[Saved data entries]
==================================================

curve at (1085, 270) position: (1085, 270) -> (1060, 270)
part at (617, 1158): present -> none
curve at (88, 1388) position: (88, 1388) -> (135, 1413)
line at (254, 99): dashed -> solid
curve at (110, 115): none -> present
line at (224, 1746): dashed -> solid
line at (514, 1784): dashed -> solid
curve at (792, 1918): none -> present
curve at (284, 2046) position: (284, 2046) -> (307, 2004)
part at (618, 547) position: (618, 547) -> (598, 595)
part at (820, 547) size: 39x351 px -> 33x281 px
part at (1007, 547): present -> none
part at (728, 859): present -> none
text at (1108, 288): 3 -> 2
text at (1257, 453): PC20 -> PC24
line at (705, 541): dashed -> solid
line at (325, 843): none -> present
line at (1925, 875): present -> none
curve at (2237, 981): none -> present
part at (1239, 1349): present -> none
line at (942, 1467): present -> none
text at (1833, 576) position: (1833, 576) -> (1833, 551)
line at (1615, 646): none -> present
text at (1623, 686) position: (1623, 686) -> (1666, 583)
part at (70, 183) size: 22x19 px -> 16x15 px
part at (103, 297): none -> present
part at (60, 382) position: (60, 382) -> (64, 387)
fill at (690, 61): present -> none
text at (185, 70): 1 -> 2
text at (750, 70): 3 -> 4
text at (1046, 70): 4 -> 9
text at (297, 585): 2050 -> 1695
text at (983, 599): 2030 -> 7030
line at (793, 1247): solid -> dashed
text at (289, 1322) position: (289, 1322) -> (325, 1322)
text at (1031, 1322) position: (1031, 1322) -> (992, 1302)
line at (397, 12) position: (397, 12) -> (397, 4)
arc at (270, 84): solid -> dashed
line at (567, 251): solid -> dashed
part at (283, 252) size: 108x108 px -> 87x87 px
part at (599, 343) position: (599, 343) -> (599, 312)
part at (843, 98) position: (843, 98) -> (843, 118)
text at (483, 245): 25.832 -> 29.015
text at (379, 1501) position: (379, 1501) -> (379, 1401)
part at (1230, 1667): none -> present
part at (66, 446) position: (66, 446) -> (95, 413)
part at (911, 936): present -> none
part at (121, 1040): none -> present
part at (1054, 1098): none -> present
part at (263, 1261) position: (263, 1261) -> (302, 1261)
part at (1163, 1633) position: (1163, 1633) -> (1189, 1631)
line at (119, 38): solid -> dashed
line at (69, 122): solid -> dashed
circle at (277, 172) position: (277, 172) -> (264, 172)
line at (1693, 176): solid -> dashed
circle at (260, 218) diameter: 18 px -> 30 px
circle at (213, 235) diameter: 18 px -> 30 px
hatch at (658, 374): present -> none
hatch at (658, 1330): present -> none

==================================================

GOAL »
Copy every line of the material above without changing a single character.

TASK SOLUTION »
curve at (1085, 270) position: (1085, 270) -> (1060, 270)
part at (617, 1158): present -> none
curve at (88, 1388) position: (88, 1388) -> (135, 1413)
line at (254, 99): dashed -> solid
curve at (110, 115): none -> present
line at (224, 1746): dashed -> solid
line at (514, 1784): dashed -> solid
curve at (792, 1918): none -> present
curve at (284, 2046) position: (284, 2046) -> (307, 2004)
part at (618, 547) position: (618, 547) -> (598, 595)
part at (820, 547) size: 39x351 px -> 33x281 px
part at (1007, 547): present -> none
part at (728, 859): present -> none
text at (1108, 288): 3 -> 2
text at (1257, 453): PC20 -> PC24
line at (705, 541): dashed -> solid
line at (325, 843): none -> present
line at (1925, 875): present -> none
curve at (2237, 981): none -> present
part at (1239, 1349): present -> none
line at (942, 1467): present -> none
text at (1833, 576) position: (1833, 576) -> (1833, 551)
line at (1615, 646): none -> present
text at (1623, 686) position: (1623, 686) -> (1666, 583)
part at (70, 183) size: 22x19 px -> 16x15 px
part at (103, 297): none -> present
part at (60, 382) position: (60, 382) -> (64, 387)
fill at (690, 61): present -> none
text at (185, 70): 1 -> 2
text at (750, 70): 3 -> 4
text at (1046, 70): 4 -> 9
text at (297, 585): 2050 -> 1695
text at (983, 599): 2030 -> 7030
line at (793, 1247): solid -> dashed
text at (289, 1322) position: (289, 1322) -> (325, 1322)
text at (1031, 1322) position: (1031, 1322) -> (992, 1302)
line at (397, 12) position: (397, 12) -> (397, 4)
arc at (270, 84): solid -> dashed
line at (567, 251): solid -> dashed
part at (283, 252) size: 108x108 px -> 87x87 px
part at (599, 343) position: (599, 343) -> (599, 312)
part at (843, 98) position: (843, 98) -> (843, 118)
text at (483, 245): 25.832 -> 29.015
text at (379, 1501) position: (379, 1501) -> (379, 1401)
part at (1230, 1667): none -> present
part at (66, 446) position: (66, 446) -> (95, 413)
part at (911, 936): present -> none
part at (121, 1040): none -> present
part at (1054, 1098): none -> present
part at (263, 1261) position: (263, 1261) -> (302, 1261)
part at (1163, 1633) position: (1163, 1633) -> (1189, 1631)
line at (119, 38): solid -> dashed
line at (69, 122): solid -> dashed
circle at (277, 172) position: (277, 172) -> (264, 172)
line at (1693, 176): solid -> dashed
circle at (260, 218) diameter: 18 px -> 30 px
circle at (213, 235) diameter: 18 px -> 30 px
hatch at (658, 374): present -> none
hatch at (658, 1330): present -> none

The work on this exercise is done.